Publication Date: 11/14/2018
Kimberly L | 1/10/2019 11:10:13 AM
I agree with Tracy and Irma. I have seen far too many ISIRs where the student and or parent indicates they have absolutely no income, no assets, and receive no public assistance. Often times, these ISIRs have not been selected for verification. However, if there are several people in the household on these ISIRs, we will often select the student for institutional verification. Most of the time, there is income AND a filed tax return. I understand that many students and families are intimidated by the FAFSA, however, that should not give people license to ignore or omit facts. I have been in this industry for over 30 years. Far too often, students and families do not take advantage of FAFSA workshops offered at schools. In addition, many of the students and families want to approach the FAFSA like an instant-credit application. The FAFSA should be approached like an open-book test about the student's family. I understand that we want to lighten the load on students and financial aid administrators, however, we should also preserve the integrity of the program.

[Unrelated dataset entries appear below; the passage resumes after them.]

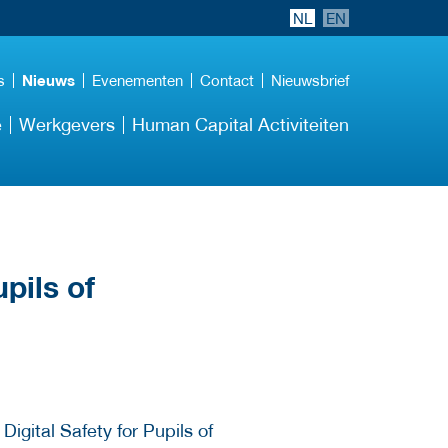
NL
EN
s
Nieuws
Evenementen
Contact
Nieuwsbrief
e
Werkgevers
Human Capital Activiteiten
pils of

Laura M | 11/21/2018 12:0:47 PM
A thought to be sure to include foreign tax filers in the plan. They can currently get irs nonfililing letters or transcripts that exclude their income. To be considered equally, they should be providing foriegn income tax statements. Maybe a question leading into the tax section asking if parents lived or worked in another country during the tax year?
Irma C | 11/20/2018 11:39:30 AM
I agree with Tracy. We do see where they were supposed to file but didn't. It'd also be great if it would just pull any wages listed to that social security number whether they filed or not. FAFSA's are being filled with didn't file hoping they aren't verified but once they're verified they actually turn in their tax transcripts. We see this a lot.
Joseph K | 11/14/2018 3:47:07 PM
This sounds like a positive step. I hope they could also transfer over or access the most current data in cases of amended returns. There is no need to provide the original inaccurate return data and a flag telling us the family amended the return after that. Common sense would provide the most current data for taxpayers in question.
Tracy H | 11/14/2018 12:3:03 PM
This is definitely a step in the right direction! Not only should it transfer over the filing status, but it should also transfer over information or present a flag indicating whether or not individuals appear or are REQUIRED to file taxes. We've gotten so many verification of non-filing letters from individuals that then turn around and give us copies of W-2's where the amount more than exceeds the threshold for being required to file...so the verification of non-filing letter from the IRS essentially proves, verifies, and means absolutely nothing.
David S | 11/14/2018 10:20:57 AM
All positive steps. Hardly all that's needed, but this would be progress. Next...a study to determine just how necessary filing the FAFSA annually is, at the very least for low income households, and an earlier FAFSA, or even automatic 0 EFC for families on public assistance. Imagine a world in which a low income student can begin a college search knowing that they will qualify for a full Pell Grant from the time they start until the time they graduate. Imagine families being able to commit to the major financial obligation of educating their daughter or son knowing how much the whole thing is going to cost (just as we do when we purchase a home or a car), and not just a year at a time with their fingers crossed that it won't go up later.
Marguerite J | 11/14/2018 10:16:55 AM
this sounds wonderful! I really hope this initiative passes and becomes law, this will be a blessing to our neediest families.